Roots

∀ Seed leaders making roots rise, Euralis Semences

¶ Prompt from Julia Cameron’s The Right to Write.

 

Look over your life. Find a choice you made for yourself that had a positive outcome. “This assignment,” says Julia, “is a celebration both of freedom and of courage.”

 

I’m hella running out of interest in myself — I want to meet new people, taste new foods, see new mountains, and see my old dreams as reality for a change.

 

Cameron writes in her Roots chapter that when a writer disconnects from the world, his writing feels disconnected, when a writer escapes the world with a narrow pretense to write then the writing become narrow. Being disconnected, narrow, or even boring, at some of the great fears for the artist. Our work immortalizes moments; dare we immortalize stagnation? How we break free is by living life. Earlier this week I read this question: “How can you LIVE a story as interesting as the ones on the page?” Which reminded me of a quote Franklin once say, “Either write something worth reading, or do something worth writing.” All in all, the point of all these exercises is to merge life and writing to create, yup, a writing life. Integrate into life. And it will respond with writing.
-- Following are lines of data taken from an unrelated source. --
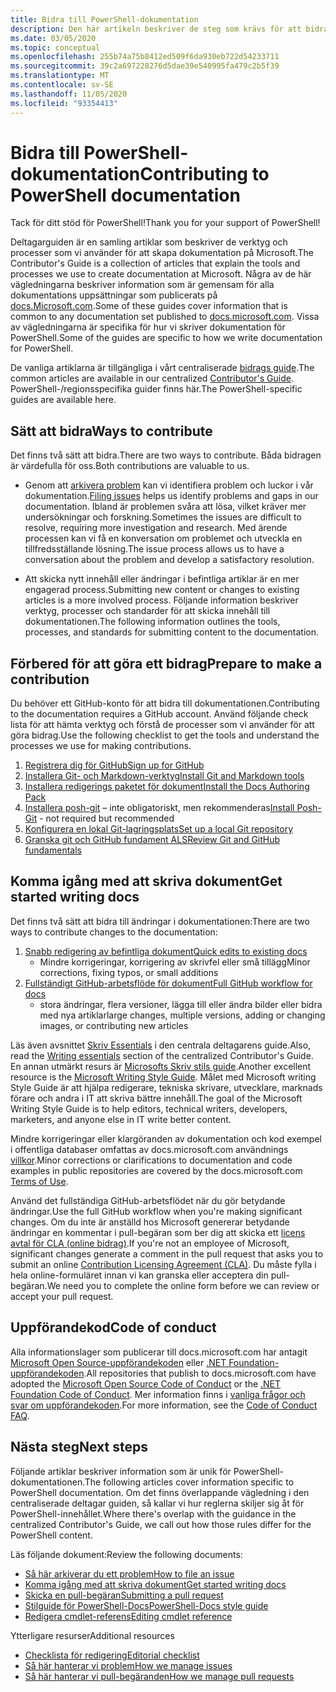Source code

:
 ```yaml
---
title: Bidra till PowerShell-dokumentation
description: Den här artikeln beskriver de steg som krävs för att bidra till PowerShell-dokumentationen.
ms.date: 03/05/2020
ms.topic: conceptual
ms.openlocfilehash: 255b74a75b8412ed509f6da930eb722d54233711
ms.sourcegitcommit: 39c2a697228276d5dae39e540995fa479c2b5f39
ms.translationtype: MT
ms.contentlocale: sv-SE
ms.lasthandoff: 11/05/2020
ms.locfileid: "93354413"
---
```

# <a name="contributing-to-powershell-documentation"></a><span data-ttu-id="26c32-103">Bidra till PowerShell-dokumentation</span><span class="sxs-lookup"><span data-stu-id="26c32-103">Contributing to PowerShell documentation</span></span>

<span data-ttu-id="26c32-104">Tack för ditt stöd för PowerShell!</span><span class="sxs-lookup"><span data-stu-id="26c32-104">Thank you for your support of PowerShell!</span></span>

<span data-ttu-id="26c32-105">Deltagarguiden är en samling artiklar som beskriver de verktyg och processer som vi använder för att skapa dokumentation på Microsoft.</span><span class="sxs-lookup"><span data-stu-id="26c32-105">The Contributor's Guide is a collection of articles that explain the tools and processes we use to create documentation at Microsoft.</span></span> <span data-ttu-id="26c32-106">Några av de här vägledningarna beskriver information som är gemensam för alla dokumentations uppsättningar som publicerats på [docs.Microsoft.com][docs].</span><span class="sxs-lookup"><span data-stu-id="26c32-106">Some of these guides cover information that is common to any documentation set published to [docs.microsoft.com][docs].</span></span> <span data-ttu-id="26c32-107">Vissa av vägledningarna är specifika för hur vi skriver dokumentation för PowerShell.</span><span class="sxs-lookup"><span data-stu-id="26c32-107">Some of the guides are specific to how we write documentation for PowerShell.</span></span>

<span data-ttu-id="26c32-108">De vanliga artiklarna är tillgängliga i vårt centraliserade [bidrags guide][contribute].</span><span class="sxs-lookup"><span data-stu-id="26c32-108">The common articles are available in our centralized [Contributor's Guide][contribute].</span></span> <span data-ttu-id="26c32-109">PowerShell-/regionsspecifika guider finns här.</span><span class="sxs-lookup"><span data-stu-id="26c32-109">The PowerShell-specific guides are available here.</span></span>

## <a name="ways-to-contribute"></a><span data-ttu-id="26c32-110">Sätt att bidra</span><span class="sxs-lookup"><span data-stu-id="26c32-110">Ways to contribute</span></span>

<span data-ttu-id="26c32-111">Det finns två sätt att bidra.</span><span class="sxs-lookup"><span data-stu-id="26c32-111">There are two ways to contribute.</span></span> <span data-ttu-id="26c32-112">Båda bidragen är värdefulla för oss.</span><span class="sxs-lookup"><span data-stu-id="26c32-112">Both contributions are valuable to us.</span></span>

- <span data-ttu-id="26c32-113">Genom att [arkivera problem][file-an-issue] kan vi identifiera problem och luckor i vår dokumentation.</span><span class="sxs-lookup"><span data-stu-id="26c32-113">[Filing issues][file-an-issue] helps us identify problems and gaps in our documentation.</span></span> <span data-ttu-id="26c32-114">Ibland är problemen svåra att lösa, vilket kräver mer undersökningar och forskning.</span><span class="sxs-lookup"><span data-stu-id="26c32-114">Sometimes the issues are difficult to resolve, requiring more investigation and research.</span></span> <span data-ttu-id="26c32-115">Med ärende processen kan vi få en konversation om problemet och utveckla en tillfredsställande lösning.</span><span class="sxs-lookup"><span data-stu-id="26c32-115">The issue process allows us to have a conversation about the problem and develop a satisfactory resolution.</span></span>

- <span data-ttu-id="26c32-116">Att skicka nytt innehåll eller ändringar i befintliga artiklar är en mer engagerad process.</span><span class="sxs-lookup"><span data-stu-id="26c32-116">Submitting new content or changes to existing articles is a more involved process.</span></span> <span data-ttu-id="26c32-117">Följande information beskriver verktyg, processer och standarder för att skicka innehåll till dokumentationen.</span><span class="sxs-lookup"><span data-stu-id="26c32-117">The following information outlines the tools, processes, and standards for submitting content to the documentation.</span></span>

## <a name="prepare-to-make-a-contribution"></a><span data-ttu-id="26c32-118">Förbered för att göra ett bidrag</span><span class="sxs-lookup"><span data-stu-id="26c32-118">Prepare to make a contribution</span></span>

<span data-ttu-id="26c32-119">Du behöver ett GitHub-konto för att bidra till dokumentationen.</span><span class="sxs-lookup"><span data-stu-id="26c32-119">Contributing to the documentation requires a GitHub account.</span></span> <span data-ttu-id="26c32-120">Använd följande check lista för att hämta verktyg och förstå de processer som vi använder för att göra bidrag.</span><span class="sxs-lookup"><span data-stu-id="26c32-120">Use the following checklist to get the tools and understand the processes we use for making contributions.</span></span>

1. [<span data-ttu-id="26c32-121">Registrera dig för GitHub</span><span class="sxs-lookup"><span data-stu-id="26c32-121">Sign up for GitHub</span></span>](/contribute/get-started-setup-github)
1. [<span data-ttu-id="26c32-122">Installera Git- och Markdown-verktyg</span><span class="sxs-lookup"><span data-stu-id="26c32-122">Install Git and Markdown tools</span></span>](/contribute/get-started-setup-tools)
1. [<span data-ttu-id="26c32-123">Installera redigerings paketet för dokument</span><span class="sxs-lookup"><span data-stu-id="26c32-123">Install the Docs Authoring Pack</span></span>](/contribute/how-to-write-docs-auth-pack)
1. <span data-ttu-id="26c32-124">[Installera posh-git][posh-git] – inte obligatoriskt, men rekommenderas</span><span class="sxs-lookup"><span data-stu-id="26c32-124">[Install Posh-Git][posh-git] - not required but recommended</span></span>
1. [<span data-ttu-id="26c32-125">Konfigurera en lokal Git-lagringsplats</span><span class="sxs-lookup"><span data-stu-id="26c32-125">Set up a local Git repository</span></span>](/contribute/get-started-setup-local)
1. [<span data-ttu-id="26c32-126">Granska git och GitHub fundament ALS</span><span class="sxs-lookup"><span data-stu-id="26c32-126">Review Git and GitHub fundamentals</span></span>](/contribute/git-github-fundamentals)

## <a name="get-started-writing-docs"></a><span data-ttu-id="26c32-127">Komma igång med att skriva dokument</span><span class="sxs-lookup"><span data-stu-id="26c32-127">Get started writing docs</span></span>

<span data-ttu-id="26c32-128">Det finns två sätt att bidra till ändringar i dokumentationen:</span><span class="sxs-lookup"><span data-stu-id="26c32-128">There are two ways to contribute changes to the documentation:</span></span>

1. [<span data-ttu-id="26c32-129">Snabb redigering av befintliga dokument</span><span class="sxs-lookup"><span data-stu-id="26c32-129">Quick edits to existing docs</span></span>](/contribute/#quick-edits-to-existing-documents)
   - <span data-ttu-id="26c32-130">Mindre korrigeringar, korrigering av skrivfel eller små tillägg</span><span class="sxs-lookup"><span data-stu-id="26c32-130">Minor corrections, fixing typos, or small additions</span></span>
1. [<span data-ttu-id="26c32-131">Fullständigt GitHub-arbetsflöde för dokument</span><span class="sxs-lookup"><span data-stu-id="26c32-131">Full GitHub workflow for docs</span></span>](/contribute/how-to-write-workflows-major)
   - <span data-ttu-id="26c32-132">stora ändringar, flera versioner, lägga till eller ändra bilder eller bidra med nya artiklar</span><span class="sxs-lookup"><span data-stu-id="26c32-132">large changes, multiple versions, adding or changing images, or contributing new articles</span></span>

<span data-ttu-id="26c32-133">Läs även avsnittet [Skriv Essentials](/contribute/style-quick-start) i den centrala deltagarens guide.</span><span class="sxs-lookup"><span data-stu-id="26c32-133">Also, read the [Writing essentials](/contribute/style-quick-start) section of the centralized Contributor's Guide.</span></span> <span data-ttu-id="26c32-134">En annan utmärkt resurs är [Microsofts Skriv stils guide][style-guide].</span><span class="sxs-lookup"><span data-stu-id="26c32-134">Another excellent resource is the [Microsoft Writing Style Guide][style-guide].</span></span> <span data-ttu-id="26c32-135">Målet med Microsoft writing Style Guide är att hjälpa redigerare, tekniska skrivare, utvecklare, marknads förare och andra i IT att skriva bättre innehåll.</span><span class="sxs-lookup"><span data-stu-id="26c32-135">The goal of the Microsoft Writing Style Guide is to help editors, technical writers, developers, marketers, and anyone else in IT write better content.</span></span>

<span data-ttu-id="26c32-136">Mindre korrigeringar eller klargöranden av dokumentation och kod exempel i offentliga databaser omfattas av docs.microsoft.com användnings [villkor][terms-of-use].</span><span class="sxs-lookup"><span data-stu-id="26c32-136">Minor corrections or clarifications to documentation and code examples in public repositories are covered by the docs.microsoft.com [Terms of Use][terms-of-use].</span></span>

<span data-ttu-id="26c32-137">Använd det fullständiga GitHub-arbetsflödet när du gör betydande ändringar.</span><span class="sxs-lookup"><span data-stu-id="26c32-137">Use the full GitHub workflow when you're making significant changes.</span></span> <span data-ttu-id="26c32-138">Om du inte är anställd hos Microsoft genererar betydande ändringar en kommentar i pull-begäran som ber dig att skicka ett [licens avtal för CLA (online bidrag)][cla].</span><span class="sxs-lookup"><span data-stu-id="26c32-138">If you're not an employee of Microsoft, significant changes generate a comment in the pull request that asks you to submit an online [Contribution Licensing Agreement (CLA)][cla].</span></span> <span data-ttu-id="26c32-139">Du måste fylla i hela online-formuläret innan vi kan granska eller acceptera din pull-begäran.</span><span class="sxs-lookup"><span data-stu-id="26c32-139">We need you to complete the online form before we can review or accept your pull request.</span></span>

## <a name="code-of-conduct"></a><span data-ttu-id="26c32-140">Uppförandekod</span><span class="sxs-lookup"><span data-stu-id="26c32-140">Code of conduct</span></span>

<span data-ttu-id="26c32-141">Alla informationslager som publicerar till docs.microsoft.com har antagit [Microsoft Open Source-uppförandekoden](https://opensource.microsoft.com/codeofconduct/) eller [.NET Foundation-uppförandekoden](https://dotnetfoundation.org/code-of-conduct).</span><span class="sxs-lookup"><span data-stu-id="26c32-141">All repositories that publish to docs.microsoft.com have adopted the [Microsoft Open Source Code of Conduct](https://opensource.microsoft.com/codeofconduct/) or the [.NET Foundation Code of Conduct](https://dotnetfoundation.org/code-of-conduct).</span></span> <span data-ttu-id="26c32-142">Mer information finns i [vanliga frågor och svar om uppförandekoden](https://opensource.microsoft.com/codeofconduct/faq/).</span><span class="sxs-lookup"><span data-stu-id="26c32-142">For more information, see the [Code of Conduct FAQ](https://opensource.microsoft.com/codeofconduct/faq/).</span></span>

## <a name="next-steps"></a><span data-ttu-id="26c32-143">Nästa steg</span><span class="sxs-lookup"><span data-stu-id="26c32-143">Next steps</span></span>

<span data-ttu-id="26c32-144">Följande artiklar beskriver information som är unik för PowerShell-dokumentationen.</span><span class="sxs-lookup"><span data-stu-id="26c32-144">The following articles cover information specific to PowerShell documentation.</span></span> <span data-ttu-id="26c32-145">Om det finns överlappande vägledning i den centraliserade deltagar guiden, så kallar vi hur reglerna skiljer sig åt för PowerShell-innehållet.</span><span class="sxs-lookup"><span data-stu-id="26c32-145">Where there's overlap with the guidance in the centralized Contributor's Guide, we call out how those rules differ for the PowerShell content.</span></span>

<span data-ttu-id="26c32-146">Läs följande dokument:</span><span class="sxs-lookup"><span data-stu-id="26c32-146">Review the following documents:</span></span>

- [<span data-ttu-id="26c32-147">Så här arkiverar du ett problem</span><span class="sxs-lookup"><span data-stu-id="26c32-147">How to file an issue</span></span>](file-an-issue.md)
- [<span data-ttu-id="26c32-148">Komma igång med att skriva dokument</span><span class="sxs-lookup"><span data-stu-id="26c32-148">Get started writing docs</span></span>](get-started-writing.md)
- [<span data-ttu-id="26c32-149">Skicka en pull-begäran</span><span class="sxs-lookup"><span data-stu-id="26c32-149">Submitting a pull request</span></span>](pull-requests.md)
- [<span data-ttu-id="26c32-150">Stilguide för PowerShell-Docs</span><span class="sxs-lookup"><span data-stu-id="26c32-150">PowerShell-Docs style guide</span></span>](powershell-style-guide.md)
- [<span data-ttu-id="26c32-151">Redigera cmdlet-referens</span><span class="sxs-lookup"><span data-stu-id="26c32-151">Editing cmdlet reference</span></span>](editing-cmdlet-ref.md)

<span data-ttu-id="26c32-152">Ytterligare resurser</span><span class="sxs-lookup"><span data-stu-id="26c32-152">Additional resources</span></span>

- [<span data-ttu-id="26c32-153">Checklista för redigering</span><span class="sxs-lookup"><span data-stu-id="26c32-153">Editorial checklist</span></span>](editorial-checklist.md)
- [<span data-ttu-id="26c32-154">Så här hanterar vi problem</span><span class="sxs-lookup"><span data-stu-id="26c32-154">How we manage issues</span></span>](managing-issues.md)
- [<span data-ttu-id="26c32-155">Så här hanterar vi pull-begäranden</span><span class="sxs-lookup"><span data-stu-id="26c32-155">How we manage pull requests</span></span>](managing-pull-requests.md)

<!--link refs-->
[cla]: https://cla.microsoft.com/
[contribute]: /contribute/
[docs]: https://docs.microsoft.com/
[file-an-issue]: file-an-issue.md
[posh-git]: https://www.powershellgallery.com/packages/posh-git
[psdocs]: /powershell
[style-guide]: /style-guide/welcome/
[terms-of-use]: /legal/termsofuse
Something like that.

 

To answer the assignment, one decision I made for myself despite the expectations I and others had on me was, I’ll never forget, sitting in my aunt’s living room with the United Airlines page open. Houston to Buenos Aires. I hesitated. I debated. Why had I said no to that radio sales job? Why had I spend the last two months traveling? Wasn’t it high time I settled down? Twenty-four seems so old at twenty-four. That United page stared back at me. Suddenly my cousin got back home from work — an internship at a hospotal. She would graduate next year. She had a quick answer to my questions.

 

“Just do it.”

 

I am happy to say that getting out and going in that 2015 was one of the best decisions of my life. Going to Argentina was going back to my roots. It was a personal decision, but what made it great were the friends I made, the family I reconnected with, and the strangers I encountered.